Baylis's (in)famous workshop. Photo by James FitzGerald.

Within the grotto of spare parts, power tools, and Meccano that constitutes Baylis’s workshop, we’re shown the prototype of a product that has saved innumerable lives.  The wind-up radio was built, right here, in the 1990s. It was designed to give customers in African countries a cheap, mains-electricity-free method of quickly getting news about the spread of AIDS.

Baylis is keen to distance himself from the cliché of an eccentric inventor who hides himself away from the world. At the same time, he doesn’t deny that his unique mind has reached so much potential in this peaceful (if cluttered) sanctuary of his.

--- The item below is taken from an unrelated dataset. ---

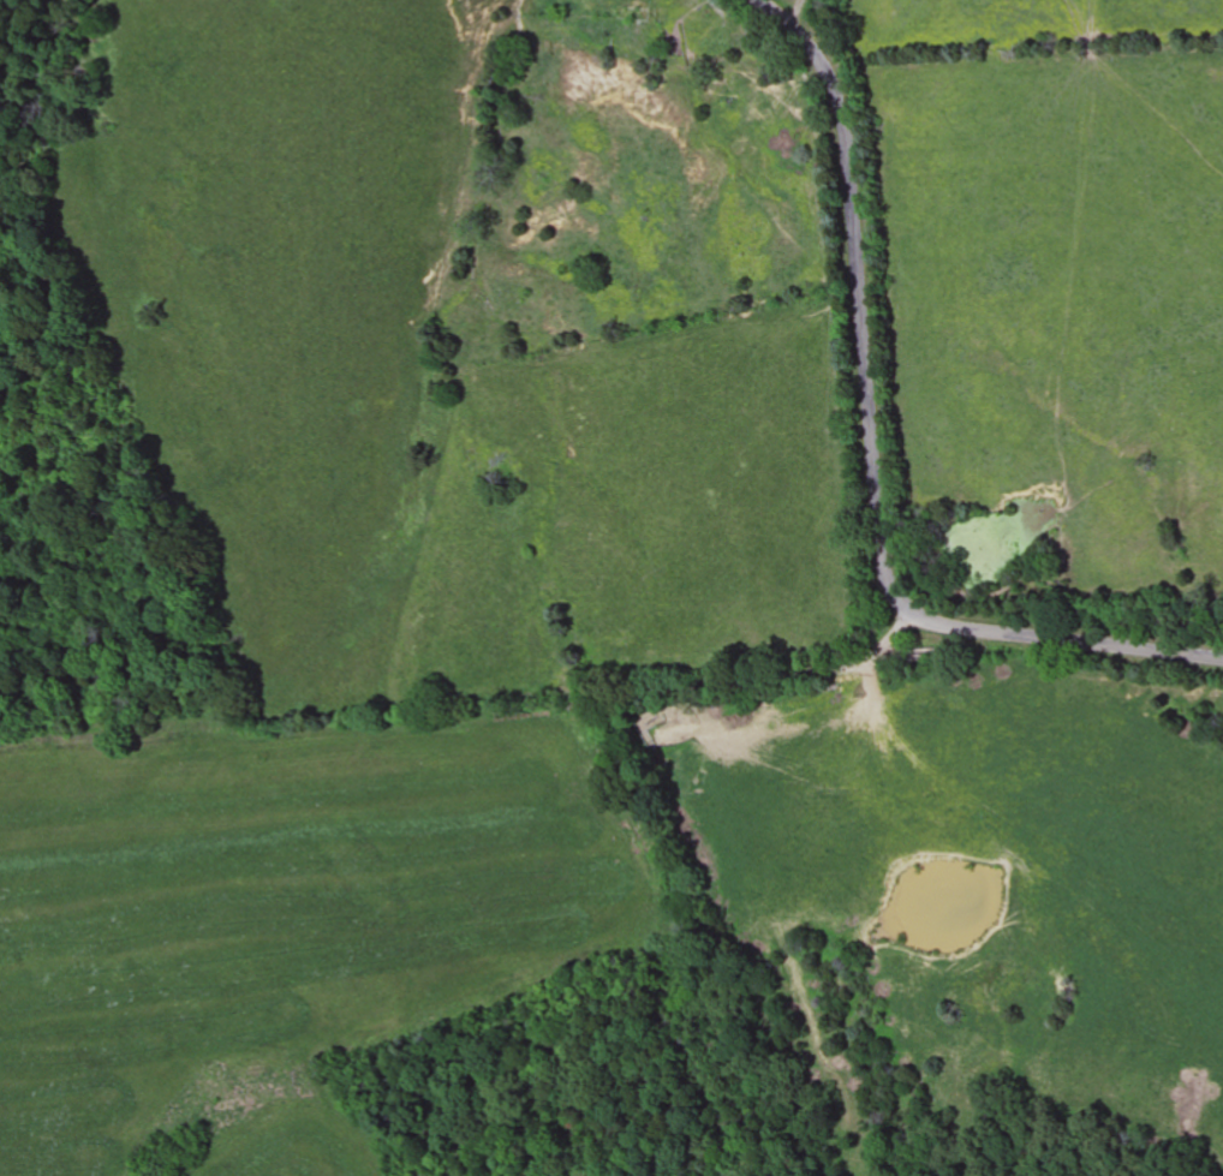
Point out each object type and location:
building: (634, 11)
road: (869, 453)
road: (654, 910)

And he’s one of those living here who’s about to see his legacy documented in a very real way, thanks to the efforts of another islander.

The historian

The soon-to-be-opened museum at 1-3 Richmond Road, Twickenham. Photo by James FitzGerald.

The Eel Pie Island Museum is being set up to record the artistic, inventive, social,  and even boatbuilding legacy of this place. It’s just over the water in Twickenham, and has been spearheaded by curator Michele Whitby, a resident of one of the island’s many houseboats.

Moored just between the centuries-old Twickenham Rowing Club and the island’s nature reserve, what she has feels like London’s answer to the Riviera lifestyle. There’s an ever-growing fascination with Eel Pie Island, and it’s no surprise that Whitby sensed the demand for a museum all about it. Like many of the islanders, she also seems to have the patience of a saint with the many curious cameraphone-snappers who come wandering over here from the mainland (journalists included).

The population of Eel Pie Island comprises a number of people moored to it on houseboats. Photo by James FitzGerald.

“Well, it doesn’t quite say ‘no entry’, does it?” she grins. “Most don’t mind it. You don’t get many wrong’uns coming over. Many of the visitors are just couples of a certain age wanting to reminisce about the old hotel here. And I get that.”

Michele Whitby, curator of the new museum. Photo by James FitzGerald.

There couldn’t be a more enthusiastic ambassador for Eel Pie Island — or one who better embodies everything that’s varied and quirky about it. Whitby had a leather-working shop here, has written a book about the island, and now does part-time merchandising for the Mystery Jets next door.

“And that’s what I love about it here,” she says. “We all know each other. Yes, we’re all a bit different. There are people who are very wealthy, and not wealthy at all. But whoever they are, you can guarantee that every year you’re gonna end up getting drunk with them at some point. Ha!” If there’s one thing that refused to be burned down or redeveloped here, it’s that old bohemian spirit.